SINGAPORE (BLOOMBERG) - Singapore's central bank is keeping a close eye on the property market after the city-state took a "decisive set of measures" three months ago to cool things down.
"It's too early to tell what the implications from the last round of tightening measures are," Ravi Menon, managing director at the Monetary Authority of Singapore, said in an interview on Tuesday (Oct 9). "It will take at least two to three quarters for the full implications to be understood. So we are watching that closely."
Singapore's surging property market had been out of sync amid slowing economic growth and a rising interest rate environment, and that was not sustainable, Mr Menon said. Housing prices on the Southeast Asian island jumped the most since 2010 before the government stepped in with tighter curbs in July. Singapore is the sixth-most expensive city in the world, according to an annual Bloomberg global city housing affordability index.

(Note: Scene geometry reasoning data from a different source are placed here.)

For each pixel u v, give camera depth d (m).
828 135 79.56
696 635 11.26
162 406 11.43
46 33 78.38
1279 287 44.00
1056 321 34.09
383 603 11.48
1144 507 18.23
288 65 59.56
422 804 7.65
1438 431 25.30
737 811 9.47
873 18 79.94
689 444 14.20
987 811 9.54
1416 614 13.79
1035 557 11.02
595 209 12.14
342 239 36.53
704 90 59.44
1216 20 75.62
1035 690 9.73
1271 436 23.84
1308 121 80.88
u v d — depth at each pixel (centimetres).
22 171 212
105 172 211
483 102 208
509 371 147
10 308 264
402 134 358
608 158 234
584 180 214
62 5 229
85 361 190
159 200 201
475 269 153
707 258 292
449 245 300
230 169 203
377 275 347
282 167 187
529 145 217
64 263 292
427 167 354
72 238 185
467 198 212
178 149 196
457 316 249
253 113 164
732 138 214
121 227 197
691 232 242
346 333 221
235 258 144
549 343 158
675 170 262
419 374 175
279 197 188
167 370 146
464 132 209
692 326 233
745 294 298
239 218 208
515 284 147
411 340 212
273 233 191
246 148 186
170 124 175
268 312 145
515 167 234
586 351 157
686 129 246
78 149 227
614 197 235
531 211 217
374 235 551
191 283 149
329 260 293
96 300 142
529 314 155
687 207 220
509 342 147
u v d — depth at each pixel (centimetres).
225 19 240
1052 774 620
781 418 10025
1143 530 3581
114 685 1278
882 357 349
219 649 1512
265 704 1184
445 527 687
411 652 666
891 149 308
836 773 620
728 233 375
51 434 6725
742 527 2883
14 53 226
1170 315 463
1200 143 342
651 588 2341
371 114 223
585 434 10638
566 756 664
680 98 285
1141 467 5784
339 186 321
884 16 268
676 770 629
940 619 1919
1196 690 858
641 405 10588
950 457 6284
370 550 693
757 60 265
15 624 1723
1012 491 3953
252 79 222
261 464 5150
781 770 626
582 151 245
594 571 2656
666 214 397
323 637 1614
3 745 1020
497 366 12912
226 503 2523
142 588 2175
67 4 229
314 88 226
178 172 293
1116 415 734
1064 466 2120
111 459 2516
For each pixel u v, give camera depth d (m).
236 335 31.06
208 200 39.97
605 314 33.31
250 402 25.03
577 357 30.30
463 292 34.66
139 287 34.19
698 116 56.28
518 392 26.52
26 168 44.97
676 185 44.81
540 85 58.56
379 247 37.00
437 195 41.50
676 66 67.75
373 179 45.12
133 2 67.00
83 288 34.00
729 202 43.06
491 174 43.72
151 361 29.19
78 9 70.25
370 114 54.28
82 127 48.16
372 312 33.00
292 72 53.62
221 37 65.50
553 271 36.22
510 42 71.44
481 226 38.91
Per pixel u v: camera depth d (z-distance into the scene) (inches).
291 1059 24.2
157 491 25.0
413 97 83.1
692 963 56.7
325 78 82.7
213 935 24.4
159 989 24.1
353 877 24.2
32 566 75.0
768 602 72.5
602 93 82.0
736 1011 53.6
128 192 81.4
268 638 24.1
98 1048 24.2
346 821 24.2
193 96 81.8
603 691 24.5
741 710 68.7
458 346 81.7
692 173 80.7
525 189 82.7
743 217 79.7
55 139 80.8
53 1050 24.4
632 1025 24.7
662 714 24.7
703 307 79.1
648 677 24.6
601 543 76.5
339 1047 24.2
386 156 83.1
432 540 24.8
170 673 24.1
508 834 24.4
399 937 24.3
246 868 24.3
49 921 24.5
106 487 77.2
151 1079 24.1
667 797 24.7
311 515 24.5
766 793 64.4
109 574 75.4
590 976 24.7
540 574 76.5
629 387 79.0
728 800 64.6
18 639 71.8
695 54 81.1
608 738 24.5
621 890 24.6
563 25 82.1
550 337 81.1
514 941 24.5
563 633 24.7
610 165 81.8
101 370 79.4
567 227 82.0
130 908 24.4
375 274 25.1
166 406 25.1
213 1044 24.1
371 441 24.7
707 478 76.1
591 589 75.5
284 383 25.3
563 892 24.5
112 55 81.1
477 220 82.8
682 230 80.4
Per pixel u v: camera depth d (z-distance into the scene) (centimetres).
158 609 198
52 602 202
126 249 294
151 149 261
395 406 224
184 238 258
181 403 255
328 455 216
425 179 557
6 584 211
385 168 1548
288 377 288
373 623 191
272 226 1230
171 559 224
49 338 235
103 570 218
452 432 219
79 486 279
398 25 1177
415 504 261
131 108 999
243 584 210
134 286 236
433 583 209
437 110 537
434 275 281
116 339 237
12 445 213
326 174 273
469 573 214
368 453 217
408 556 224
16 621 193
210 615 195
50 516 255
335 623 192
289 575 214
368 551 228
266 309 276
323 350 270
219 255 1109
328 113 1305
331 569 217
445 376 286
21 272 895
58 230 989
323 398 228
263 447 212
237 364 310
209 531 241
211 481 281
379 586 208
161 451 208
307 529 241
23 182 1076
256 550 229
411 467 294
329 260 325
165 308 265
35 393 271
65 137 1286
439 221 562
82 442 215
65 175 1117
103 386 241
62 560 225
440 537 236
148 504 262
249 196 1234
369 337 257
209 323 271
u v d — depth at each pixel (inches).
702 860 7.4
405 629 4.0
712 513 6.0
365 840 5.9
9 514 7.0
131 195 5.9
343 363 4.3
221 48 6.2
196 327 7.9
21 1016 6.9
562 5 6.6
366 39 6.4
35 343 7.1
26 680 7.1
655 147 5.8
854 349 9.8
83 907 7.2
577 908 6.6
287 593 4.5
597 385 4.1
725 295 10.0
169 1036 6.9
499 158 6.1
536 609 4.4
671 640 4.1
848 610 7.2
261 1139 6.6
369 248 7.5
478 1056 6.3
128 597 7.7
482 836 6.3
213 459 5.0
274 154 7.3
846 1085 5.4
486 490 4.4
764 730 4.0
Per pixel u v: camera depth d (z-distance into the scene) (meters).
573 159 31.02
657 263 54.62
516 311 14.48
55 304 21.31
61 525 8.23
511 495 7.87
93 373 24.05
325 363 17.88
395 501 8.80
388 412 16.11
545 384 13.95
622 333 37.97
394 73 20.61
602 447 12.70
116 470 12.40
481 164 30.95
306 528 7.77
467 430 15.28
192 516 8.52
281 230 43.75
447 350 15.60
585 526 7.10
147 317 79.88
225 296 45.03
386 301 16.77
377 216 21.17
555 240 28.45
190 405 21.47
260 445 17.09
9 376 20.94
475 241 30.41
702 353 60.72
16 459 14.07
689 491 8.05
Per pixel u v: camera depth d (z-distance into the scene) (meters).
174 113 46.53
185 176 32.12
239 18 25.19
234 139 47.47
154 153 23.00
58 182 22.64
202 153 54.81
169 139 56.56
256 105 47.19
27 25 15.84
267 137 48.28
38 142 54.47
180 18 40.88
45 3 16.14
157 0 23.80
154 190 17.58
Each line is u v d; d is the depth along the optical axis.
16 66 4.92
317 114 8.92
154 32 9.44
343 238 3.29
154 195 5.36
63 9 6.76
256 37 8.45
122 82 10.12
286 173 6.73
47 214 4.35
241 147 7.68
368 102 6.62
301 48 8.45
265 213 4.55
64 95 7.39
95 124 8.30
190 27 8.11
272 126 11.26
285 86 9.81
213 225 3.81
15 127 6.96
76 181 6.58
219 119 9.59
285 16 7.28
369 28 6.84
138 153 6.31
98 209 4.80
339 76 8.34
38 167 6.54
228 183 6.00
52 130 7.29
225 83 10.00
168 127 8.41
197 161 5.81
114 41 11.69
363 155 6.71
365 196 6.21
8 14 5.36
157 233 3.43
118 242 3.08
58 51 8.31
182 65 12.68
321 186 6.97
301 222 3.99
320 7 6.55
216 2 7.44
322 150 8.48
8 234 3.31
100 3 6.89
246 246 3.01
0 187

"The property market, before we implemented the cooling measures, was pretty hot," said Mr Menon. "This was a wrong time to see a renewed property bubble. Not that there was a bubble, but we wanted to preempt that."
The extra measures appear to be taking effect, with home prices growing at the slowest pace in five quarters in the three months through September, while bulk sales of condominium buildings have collapsed. Singapore has one of the world's highest rates of home ownership at about 90 percent and is also home to many of the region's millionaires.
"The property market always warrants close watching, whichever direction it is inching towards," Mr Menon said. The latest property curbs "were taken at a time when we already knew about the risks facing the economy. We also knew and expected that growth was going to moderate gently into the second half of this year. So all those were taken into account."